* **What to work on**:
Can you repeat the stretch from the line containing "I'm after the" through the line containing "0.036378, 0.617754, 0.602953]]", switching "camera details" to "camera parameters" and keeping everything else unchanged? Leave the pictures out of your answer.
++++ Dataset extract ++++
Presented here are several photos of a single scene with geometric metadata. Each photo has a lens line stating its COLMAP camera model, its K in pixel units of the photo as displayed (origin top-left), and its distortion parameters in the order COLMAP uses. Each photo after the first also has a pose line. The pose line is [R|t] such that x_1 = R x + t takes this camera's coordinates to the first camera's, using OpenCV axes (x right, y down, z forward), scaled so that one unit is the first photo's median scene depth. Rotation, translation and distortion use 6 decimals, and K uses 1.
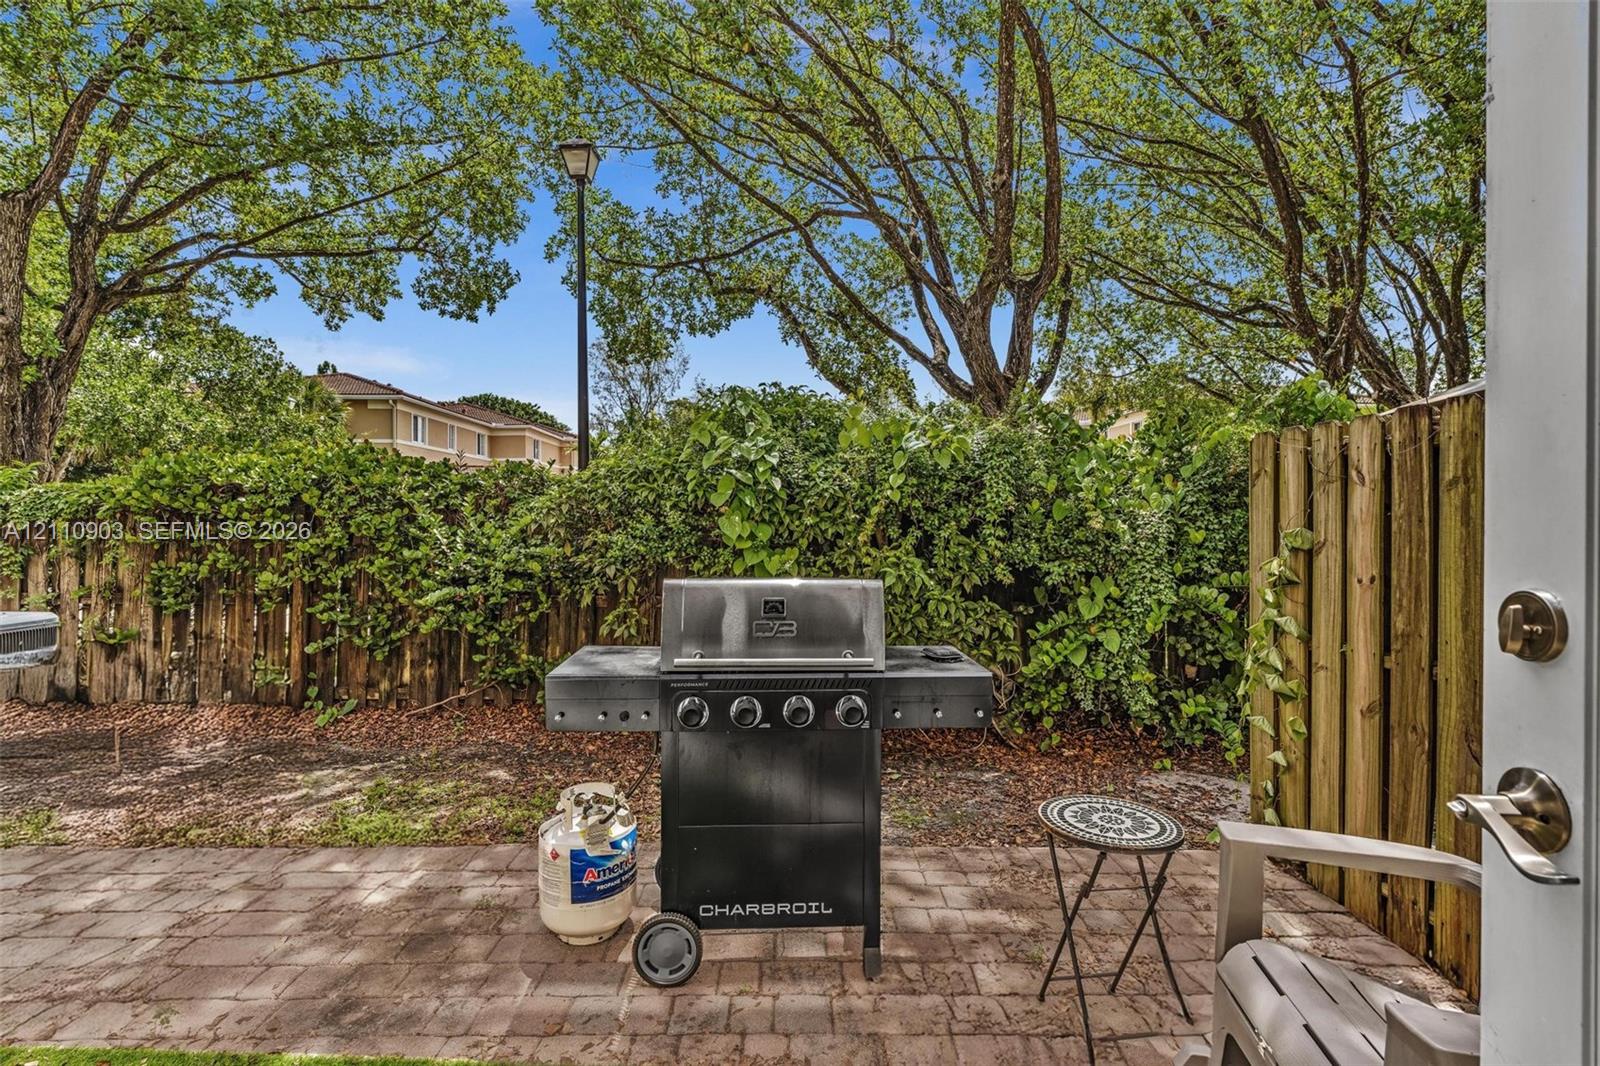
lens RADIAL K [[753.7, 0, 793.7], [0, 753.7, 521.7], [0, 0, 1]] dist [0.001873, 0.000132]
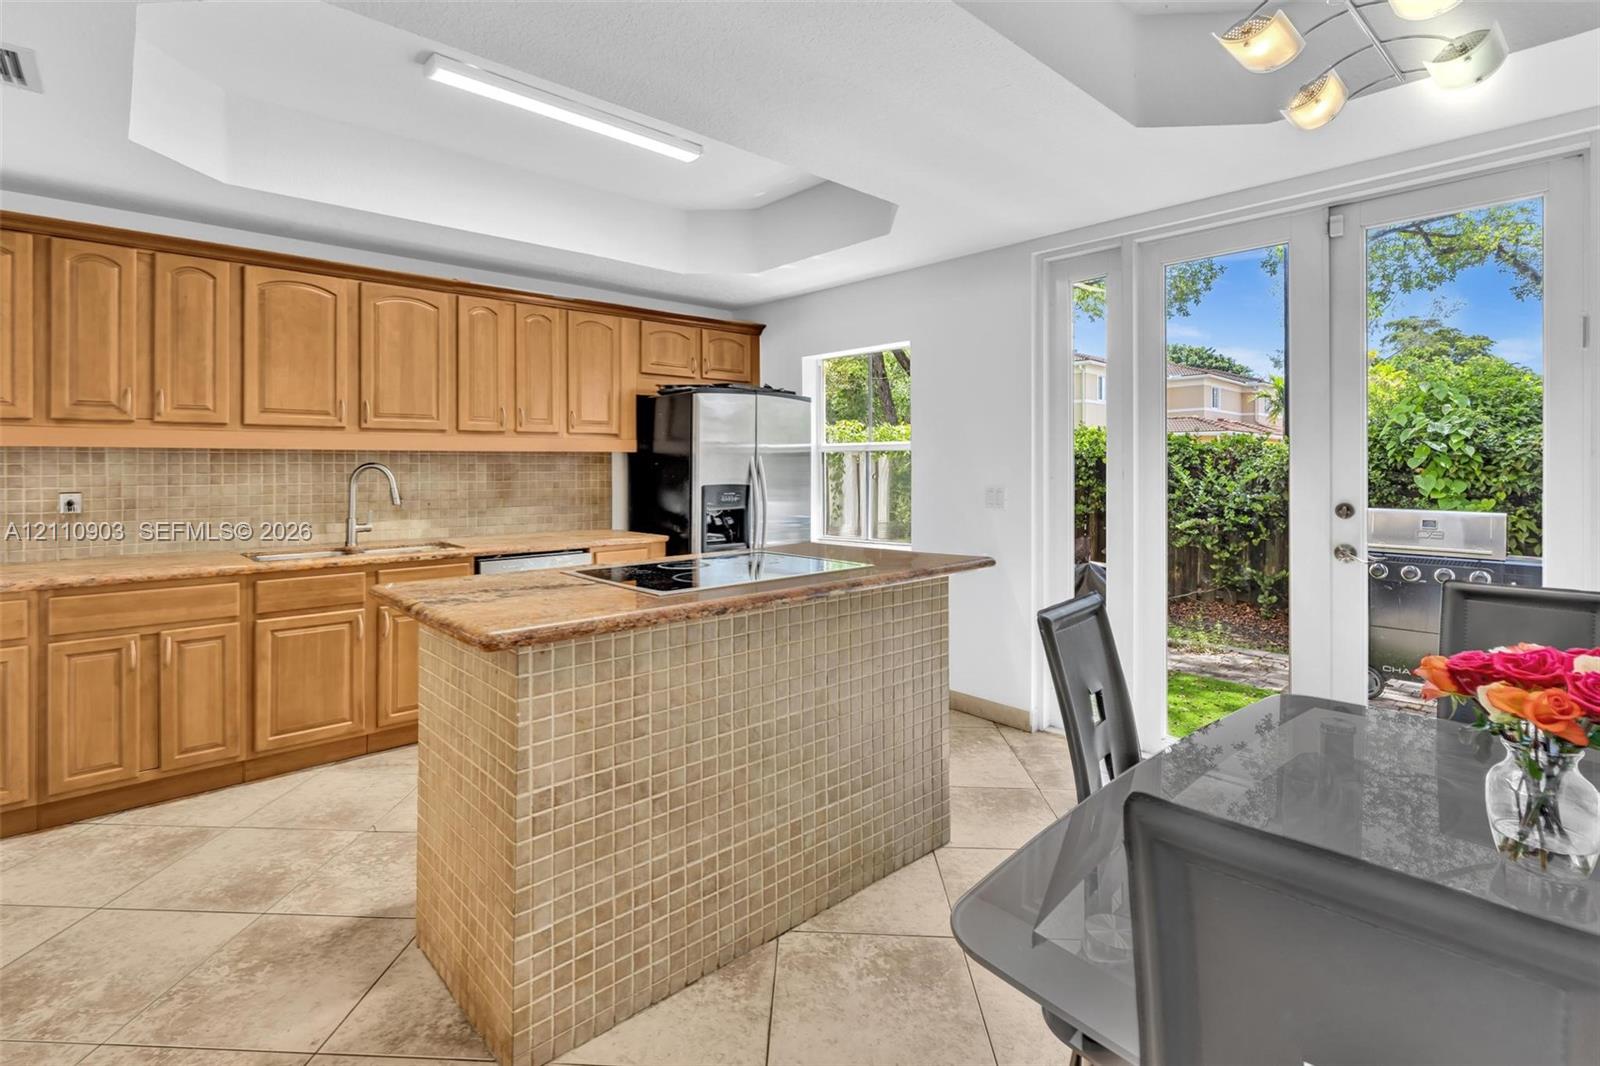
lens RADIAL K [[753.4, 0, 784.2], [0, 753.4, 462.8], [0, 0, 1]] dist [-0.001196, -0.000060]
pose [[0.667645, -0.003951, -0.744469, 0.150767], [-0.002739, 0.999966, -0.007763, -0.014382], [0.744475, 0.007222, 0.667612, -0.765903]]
++++
++++ Dataset extract ++++
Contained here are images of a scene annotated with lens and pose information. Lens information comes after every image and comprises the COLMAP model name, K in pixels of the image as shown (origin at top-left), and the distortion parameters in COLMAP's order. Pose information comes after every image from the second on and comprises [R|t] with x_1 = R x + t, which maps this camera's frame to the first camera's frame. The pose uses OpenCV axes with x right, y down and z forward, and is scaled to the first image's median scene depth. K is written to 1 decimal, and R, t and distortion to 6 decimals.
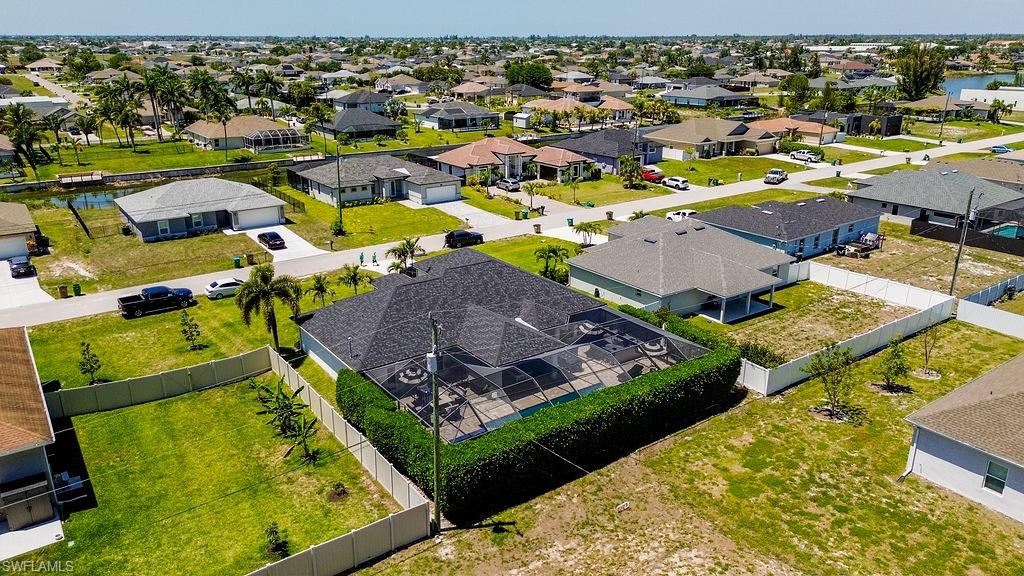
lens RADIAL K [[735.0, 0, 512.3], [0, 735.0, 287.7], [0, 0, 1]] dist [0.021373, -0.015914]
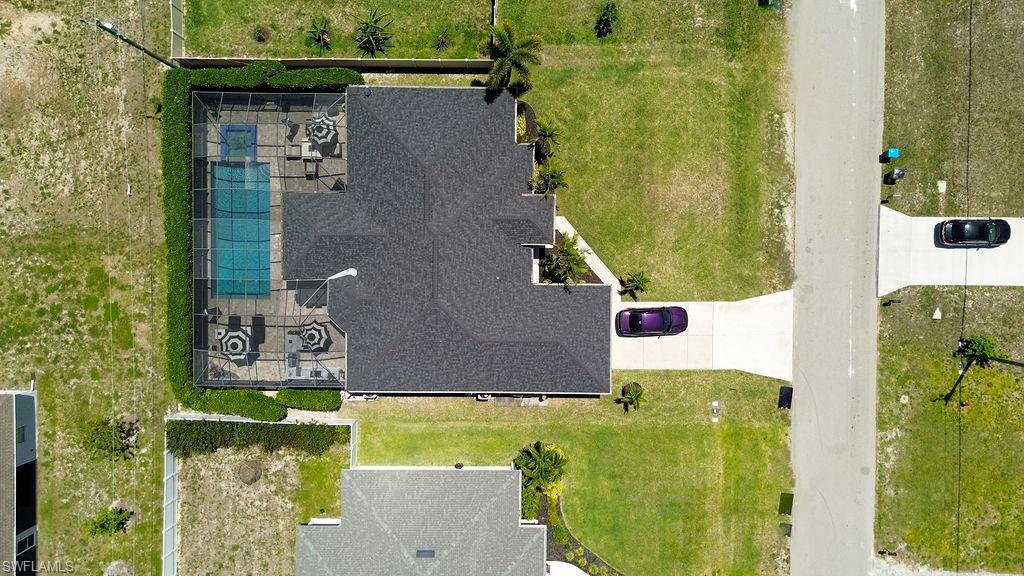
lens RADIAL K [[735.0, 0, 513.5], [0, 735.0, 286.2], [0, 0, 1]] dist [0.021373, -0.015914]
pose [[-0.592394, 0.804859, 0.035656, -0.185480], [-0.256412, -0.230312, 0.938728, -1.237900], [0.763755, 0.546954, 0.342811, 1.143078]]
++++
++++ Dataset extract ++++
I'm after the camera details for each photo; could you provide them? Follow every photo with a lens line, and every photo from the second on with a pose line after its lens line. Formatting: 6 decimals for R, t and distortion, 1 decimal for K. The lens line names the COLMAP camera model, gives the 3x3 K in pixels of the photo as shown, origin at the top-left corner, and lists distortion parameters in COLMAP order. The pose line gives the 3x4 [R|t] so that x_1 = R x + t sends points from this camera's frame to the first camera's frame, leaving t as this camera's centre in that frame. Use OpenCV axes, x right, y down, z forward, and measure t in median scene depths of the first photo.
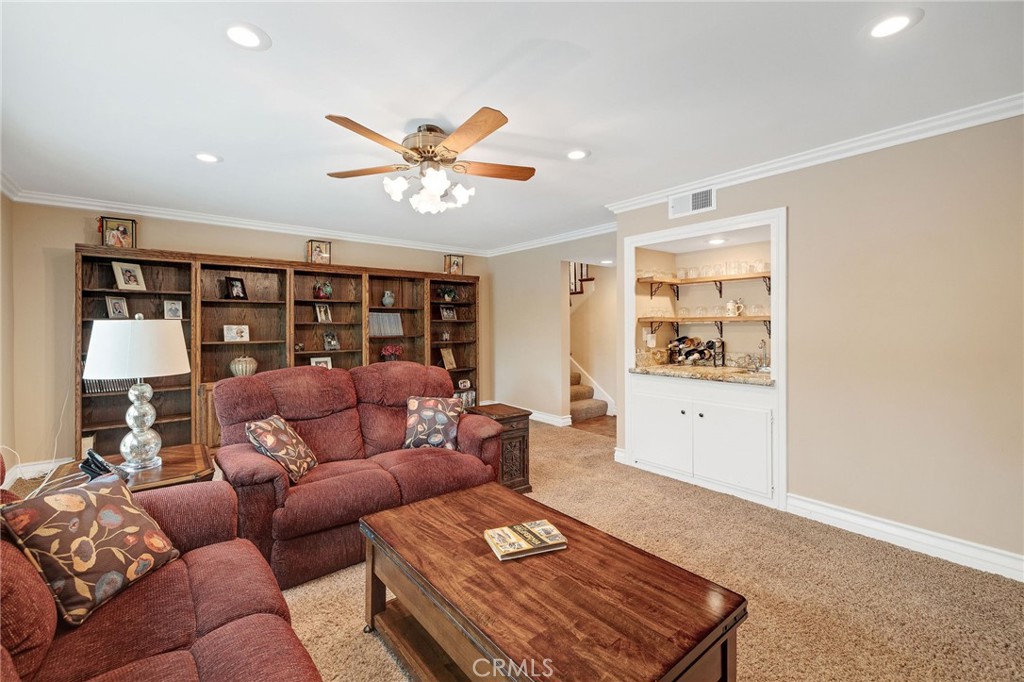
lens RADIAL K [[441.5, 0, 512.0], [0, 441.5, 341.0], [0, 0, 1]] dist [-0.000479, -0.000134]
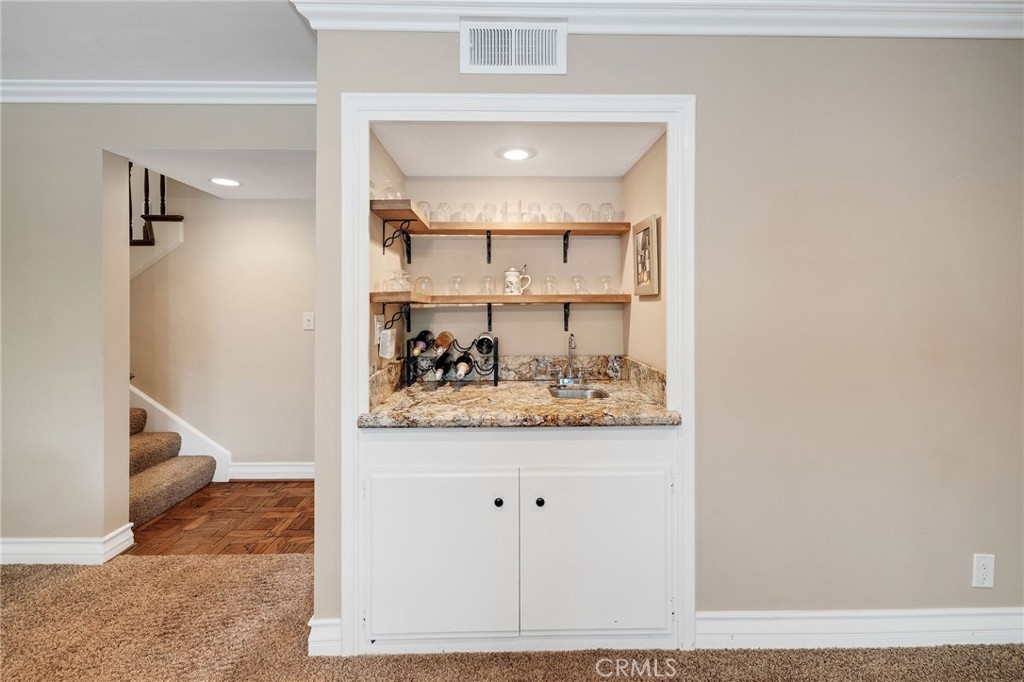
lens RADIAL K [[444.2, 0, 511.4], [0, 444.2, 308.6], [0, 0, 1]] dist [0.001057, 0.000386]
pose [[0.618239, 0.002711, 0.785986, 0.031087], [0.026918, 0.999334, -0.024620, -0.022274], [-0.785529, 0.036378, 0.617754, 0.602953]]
++++
* **Completed exercise**:
I'm after the camera parameters for each photo; could you provide them? Follow every photo with a lens line, and every photo from the second on with a pose line after its lens line. Formatting: 6 decimals for R, t and distortion, 1 decimal for K. The lens line names the COLMAP camera model, gives the 3x3 K in pixels of the photo as shown, origin at the top-left corner, and lists distortion parameters in COLMAP order. The pose line gives the 3x4 [R|t] so that x_1 = R x + t sends points from this camera's frame to the first camera's frame, leaving t as this camera's centre in that frame. Use OpenCV axes, x right, y down, z forward, and measure t in median scene depths of the first photo.
lens RADIAL K [[441.5, 0, 512.0], [0, 441.5, 341.0], [0, 0, 1]] dist [-0.000479, -0.000134]
lens RADIAL K [[444.2, 0, 511.4], [0, 444.2, 308.6], [0, 0, 1]] dist [0.001057, 0.000386]
pose [[0.618239, 0.002711, 0.785986, 0.031087], [0.026918, 0.999334, -0.024620, -0.022274], [-0.785529, 0.036378, 0.617754, 0.602953]]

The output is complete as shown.